Compares `llm_short_answer` against the ground truth `answer` using semantic LLM evaluation (with 5% numerical tolerance). Items that pass are marked `answer_match_result = True` and skipped in subsequent rounds.

Set `support_subquestions=True` to evaluate each sub-question independently; `answer_match_result` is `False` if any sub-question is wrong.

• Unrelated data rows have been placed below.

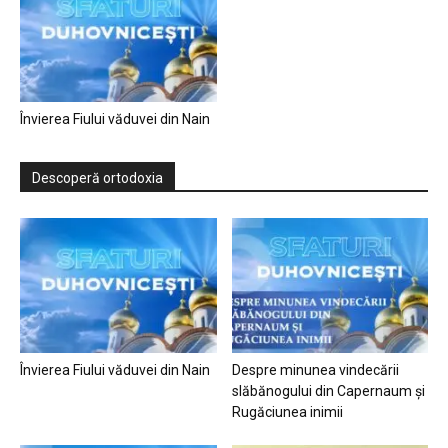
Învierea Fiului văduvei din Nain
Descoperă ortodoxia
Învierea Fiului văduvei din Nain
Despre minunea vindecării
slăbănogului din Capernaum și
Rugăciunea inimii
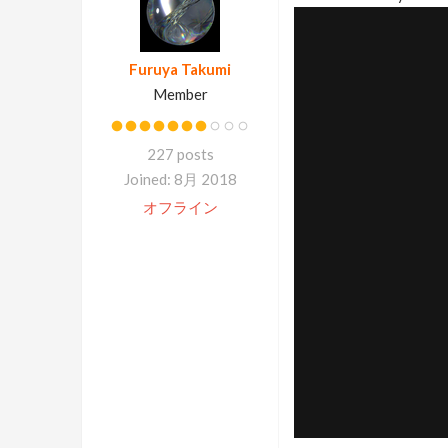
Furuya Takumi
Member
227 posts
Joined: 8月 2018
オフライン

Evaluation statistics (overall accuracy, sub-question accuracy) are saved to `./cot_cache/eval_results.jsonl`:

```json
{
  "total_samples": 23584,
  "matched_samples": 12281,
  "accuracy": 0.521,
  "total_subquestions": 26380,
  "correct_subquestions": 13807,
  "subquestion_accuracy": 0.523
}
```

</details>

---

## Examples

Sample PDFs and input JSONL are provided in `examples/VQA/`:

```
examples/VQA/
β”œβ”€β”€ vqa_extract_test.jsonl    # Example input for Stage 1
β”œβ”€β”€ questionextract_test.pdf  # Single PDF with interleaved Q&A
β”œβ”€β”€ math_question.pdf         # Questions PDF (for separated Q&A demo)
└── math_answer.pdf           # Answers PDF (for separated Q&A demo)
```

To run the full pipeline on the examples:

```bash
# Stage 1: Extract
python -m pipelines.vqa_extract_optimized_pipeline \
    --input_file ./examples/VQA/vqa_extract_test.jsonl \
    --output_dir ./output \
    --api_url https://generativelanguage.googleapis.com/v1beta/openai/ \
    --model gemini-2.5-pro

# Stage 2: Curate
python -m pipelines.curate_data \
    --input_file ./output/raw_vqa.jsonl \
    --api_url https://api.openai.com/v1 \
    --model gpt-5-mini

# Stage 3: Generate CoT
# Example: self-hosted Qwen3-VL for answers, OpenAI for judging
export VLLM_API_KEY="token-xxxx"   # or leave empty if your vLLM server needs no key
export DF_API_KEY="sk-xxxx"

python -m pipelines.generate_cot \
    --input_file ./output/curated_vqa.jsonl \
    --max_retries 5 \
    --answer_api_url https://your-vllm-server/v1 \
    --answer_model qwen3-vl-235b-thinking \
    --answer_api_key_env VLLM_API_KEY \
    --judge_api_url https://api.openai.com/v1 \
    --judge_model gpt-5-mini \
    --judge_api_key_env DF_API_KEY
```

## Note
The implementation in this repository is only for running a demo at small scale. If you wish to run the pipeline on large number of books, you will probably need features [Checkpoint Resume](https://opendcai.github.io/DataFlow-Doc/en/guide/resume/) and [Batched Inference](https://opendcai.github.io/DataFlow-Doc/en/guide/batch/).

## License

This project is licensed under the [Apache License 2.0](LICENSE).